Kevin, thanks. I thought you made a very strong case. And you can be sure I’ll be recanting and sucking up to you if Cthulhu gets here first. And I think we can both agree that short of an extinction-level candidate, Crom could really be a party-unifying fusion candidate.
For those who don’t subscribe to my “news”letter, it’s now up on the homepage. An excerpt from the Smod v. Cthulhu section:
I don’t want to force Kevin into a label he does not accept — that would be Cthulhian of me — but I’d like to suggest he’s an Old Whig without knowing it. If there is a single moral principle that united the Old Whigs — from Burke to Hayek — it is the evil and folly of “arbitrary power.” Kevin’s book, The End Is Near and It’s Going to Be Awesome, is not a jeremiad for moral anarchy and rule by the cruel or the strongest. Rather it is an argument for the morally restorative powers of anarchy — i.e., liberty rightly understood.
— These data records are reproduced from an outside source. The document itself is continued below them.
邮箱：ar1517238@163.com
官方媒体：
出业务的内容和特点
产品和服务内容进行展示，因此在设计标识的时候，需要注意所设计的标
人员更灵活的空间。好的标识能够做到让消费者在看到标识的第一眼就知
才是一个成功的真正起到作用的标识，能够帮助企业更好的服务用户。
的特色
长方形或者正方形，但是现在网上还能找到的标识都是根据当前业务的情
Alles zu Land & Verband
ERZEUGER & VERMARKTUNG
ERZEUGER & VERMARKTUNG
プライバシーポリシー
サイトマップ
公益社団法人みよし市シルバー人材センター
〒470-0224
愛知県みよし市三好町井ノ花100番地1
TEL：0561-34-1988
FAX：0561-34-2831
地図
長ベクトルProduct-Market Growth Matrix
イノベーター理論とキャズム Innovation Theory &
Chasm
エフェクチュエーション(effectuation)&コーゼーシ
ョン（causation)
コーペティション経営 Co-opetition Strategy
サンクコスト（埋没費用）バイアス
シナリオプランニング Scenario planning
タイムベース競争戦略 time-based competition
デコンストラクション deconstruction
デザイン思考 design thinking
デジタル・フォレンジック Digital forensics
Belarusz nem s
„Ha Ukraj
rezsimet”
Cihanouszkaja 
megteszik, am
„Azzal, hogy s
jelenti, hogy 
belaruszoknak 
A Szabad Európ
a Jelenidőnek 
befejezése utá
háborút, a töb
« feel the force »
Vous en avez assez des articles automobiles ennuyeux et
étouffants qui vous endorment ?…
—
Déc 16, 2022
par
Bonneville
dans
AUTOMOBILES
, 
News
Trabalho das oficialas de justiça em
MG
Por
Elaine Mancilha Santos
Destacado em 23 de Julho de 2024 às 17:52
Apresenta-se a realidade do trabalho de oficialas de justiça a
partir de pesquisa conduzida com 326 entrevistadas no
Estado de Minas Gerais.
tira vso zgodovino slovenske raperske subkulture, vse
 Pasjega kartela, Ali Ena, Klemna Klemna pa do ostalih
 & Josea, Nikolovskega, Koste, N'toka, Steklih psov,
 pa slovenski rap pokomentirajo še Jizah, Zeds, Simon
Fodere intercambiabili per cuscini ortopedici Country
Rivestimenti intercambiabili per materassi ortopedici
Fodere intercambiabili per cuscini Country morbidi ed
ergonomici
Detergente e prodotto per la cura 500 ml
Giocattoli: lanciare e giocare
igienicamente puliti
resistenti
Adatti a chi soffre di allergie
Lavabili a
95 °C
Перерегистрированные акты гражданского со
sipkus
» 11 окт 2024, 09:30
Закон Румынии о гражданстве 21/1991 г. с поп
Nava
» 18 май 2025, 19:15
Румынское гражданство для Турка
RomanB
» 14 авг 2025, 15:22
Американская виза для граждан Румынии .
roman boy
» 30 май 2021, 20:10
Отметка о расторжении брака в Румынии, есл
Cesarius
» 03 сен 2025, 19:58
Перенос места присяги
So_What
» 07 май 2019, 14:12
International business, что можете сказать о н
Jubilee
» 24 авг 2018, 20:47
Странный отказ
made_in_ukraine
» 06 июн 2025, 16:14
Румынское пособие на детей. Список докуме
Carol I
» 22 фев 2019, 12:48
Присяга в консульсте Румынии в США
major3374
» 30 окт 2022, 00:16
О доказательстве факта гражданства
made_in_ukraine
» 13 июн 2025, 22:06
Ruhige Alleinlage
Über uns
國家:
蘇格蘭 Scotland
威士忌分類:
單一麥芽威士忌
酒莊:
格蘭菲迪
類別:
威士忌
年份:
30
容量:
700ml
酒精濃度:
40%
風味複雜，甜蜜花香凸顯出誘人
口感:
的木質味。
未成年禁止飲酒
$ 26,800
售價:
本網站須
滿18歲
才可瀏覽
If Cthulhu stands for anything, it is for himself. His motives are beyond our ken. His blood-soaked actions are grounded in nothing but his own whimsy. Is this not the very definition of arbitrary power? Obviously, in a world where Al Sharpton can blame Texas floods on “climate control” [sic], all rational men wish for the sweet release of total destruction. But is a mercurial ancient being of indecipherable evil the kind of being you want to pin your hopes on? Just for giggles, he could make Al Sharpton his Warden of Terra for a thousand centuries. That’s a blink of the eye for one who stands outside the currents and eddies of time as we know it. If such a delay amuses him, what does he care about the timetable of those eager to leap in the cosmic bologna grinder?
Meanwhile, Smod is beholden to the rule of law — in this case, the law of physics. As an inanimate object — “a chunk of space-rock,” Kevin dismissively spits — Smod could no more change his mind, or his schedule, than 4 could choose not to be the sum of 2+2. Sure, he lacks Cthulhu’s experience, but he has knowable and reliable convictions. If experience is all that matters, then in the human presidential contest (“a feckless battle of impotent meat-sacks,” in Cthulhu’s colorful phrase) Kevin should be pulling for Rick Santorum, George Pataki, or Hillary Clinton. All I need to know about Smod is he is committed to Newton’s First Law of Motion. And, to paraphrase another Old Whig, Margaret Thatcher, the meteor’s not for turning.